- [Task requirements]:
Rewrite every line of the data below, substituting "Feet Calm" for each occurrence of "FeetCalm" and leaving everything else unchanged.

- [Task inputs]:
————————
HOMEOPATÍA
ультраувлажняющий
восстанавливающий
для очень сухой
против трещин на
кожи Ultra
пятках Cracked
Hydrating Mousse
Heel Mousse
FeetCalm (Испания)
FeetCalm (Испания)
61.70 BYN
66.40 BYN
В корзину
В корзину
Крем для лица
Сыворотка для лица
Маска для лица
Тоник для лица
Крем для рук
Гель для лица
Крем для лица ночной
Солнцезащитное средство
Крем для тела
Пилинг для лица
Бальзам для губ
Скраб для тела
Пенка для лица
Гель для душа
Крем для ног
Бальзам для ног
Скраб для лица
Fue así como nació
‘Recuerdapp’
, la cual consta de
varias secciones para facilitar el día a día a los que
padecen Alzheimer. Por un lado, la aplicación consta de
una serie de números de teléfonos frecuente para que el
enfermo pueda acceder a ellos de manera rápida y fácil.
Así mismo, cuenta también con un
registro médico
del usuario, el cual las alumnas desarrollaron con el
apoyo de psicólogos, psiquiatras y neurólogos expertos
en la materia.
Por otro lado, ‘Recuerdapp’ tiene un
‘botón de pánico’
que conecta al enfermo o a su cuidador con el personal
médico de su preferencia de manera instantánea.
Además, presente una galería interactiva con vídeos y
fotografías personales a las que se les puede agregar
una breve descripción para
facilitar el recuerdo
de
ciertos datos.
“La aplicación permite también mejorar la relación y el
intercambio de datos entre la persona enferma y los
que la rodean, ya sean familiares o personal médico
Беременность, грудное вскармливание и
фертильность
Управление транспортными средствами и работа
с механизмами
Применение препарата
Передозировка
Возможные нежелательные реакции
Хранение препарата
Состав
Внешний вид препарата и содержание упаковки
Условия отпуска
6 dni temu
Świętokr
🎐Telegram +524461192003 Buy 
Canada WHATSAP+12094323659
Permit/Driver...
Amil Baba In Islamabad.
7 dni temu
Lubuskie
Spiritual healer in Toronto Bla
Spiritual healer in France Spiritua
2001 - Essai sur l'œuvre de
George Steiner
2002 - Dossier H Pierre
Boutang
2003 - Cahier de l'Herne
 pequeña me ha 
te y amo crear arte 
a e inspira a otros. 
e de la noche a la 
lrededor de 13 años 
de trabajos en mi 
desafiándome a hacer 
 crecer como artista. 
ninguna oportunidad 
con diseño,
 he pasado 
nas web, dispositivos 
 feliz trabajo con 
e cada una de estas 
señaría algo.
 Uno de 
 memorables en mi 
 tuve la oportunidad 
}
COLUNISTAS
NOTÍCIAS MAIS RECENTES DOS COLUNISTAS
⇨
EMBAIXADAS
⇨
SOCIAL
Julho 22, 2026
————————
- [Exercise result]:
HOMEOPATÍA
ультраувлажняющий
восстанавливающий
для очень сухой
против трещин на
кожи Ultra
пятках Cracked
Hydrating Mousse
Heel Mousse
Feet Calm (Испания)
Feet Calm (Испания)
61.70 BYN
66.40 BYN
В корзину
В корзину
Крем для лица
Сыворотка для лица
Маска для лица
Тоник для лица
Крем для рук
Гель для лица
Крем для лица ночной
Солнцезащитное средство
Крем для тела
Пилинг для лица
Бальзам для губ
Скраб для тела
Пенка для лица
Гель для душа
Крем для ног
Бальзам для ног
Скраб для лица
Fue así como nació
‘Recuerdapp’
, la cual consta de
varias secciones para facilitar el día a día a los que
padecen Alzheimer. Por un lado, la aplicación consta de
una serie de números de teléfonos frecuente para que el
enfermo pueda acceder a ellos de manera rápida y fácil.
Así mismo, cuenta también con un
registro médico
del usuario, el cual las alumnas desarrollaron con el
apoyo de psicólogos, psiquiatras y neurólogos expertos
en la materia.
Por otro lado, ‘Recuerdapp’ tiene un
‘botón de pánico’
que conecta al enfermo o a su cuidador con el personal
médico de su preferencia de manera instantánea.
Además, presente una galería interactiva con vídeos y
fotografías personales a las que se les puede agregar
una breve descripción para
facilitar el recuerdo
de
ciertos datos.
“La aplicación permite también mejorar la relación y el
intercambio de datos entre la persona enferma y los
que la rodean, ya sean familiares o personal médico
Беременность, грудное вскармливание и
фертильность
Управление транспортными средствами и работа
с механизмами
Применение препарата
Передозировка
Возможные нежелательные реакции
Хранение препарата
Состав
Внешний вид препарата и содержание упаковки
Условия отпуска
6 dni temu
Świętokr
🎐Telegram +524461192003 Buy 
Canada WHATSAP+12094323659
Permit/Driver...
Amil Baba In Islamabad.
7 dni temu
Lubuskie
Spiritual healer in Toronto Bla
Spiritual healer in France Spiritua
2001 - Essai sur l'œuvre de
George Steiner
2002 - Dossier H Pierre
Boutang
2003 - Cahier de l'Herne
 pequeña me ha 
te y amo crear arte 
a e inspira a otros. 
e de la noche a la 
lrededor de 13 años 
de trabajos en mi 
desafiándome a hacer 
 crecer como artista. 
ninguna oportunidad 
con diseño,
 he pasado 
nas web, dispositivos 
 feliz trabajo con 
e cada una de estas 
señaría algo.
 Uno de 
 memorables en mi 
 tuve la oportunidad 
}
COLUNISTAS
NOTÍCIAS MAIS RECENTES DOS COLUNISTAS
⇨
EMBAIXADAS
⇨
SOCIAL
Julho 22, 2026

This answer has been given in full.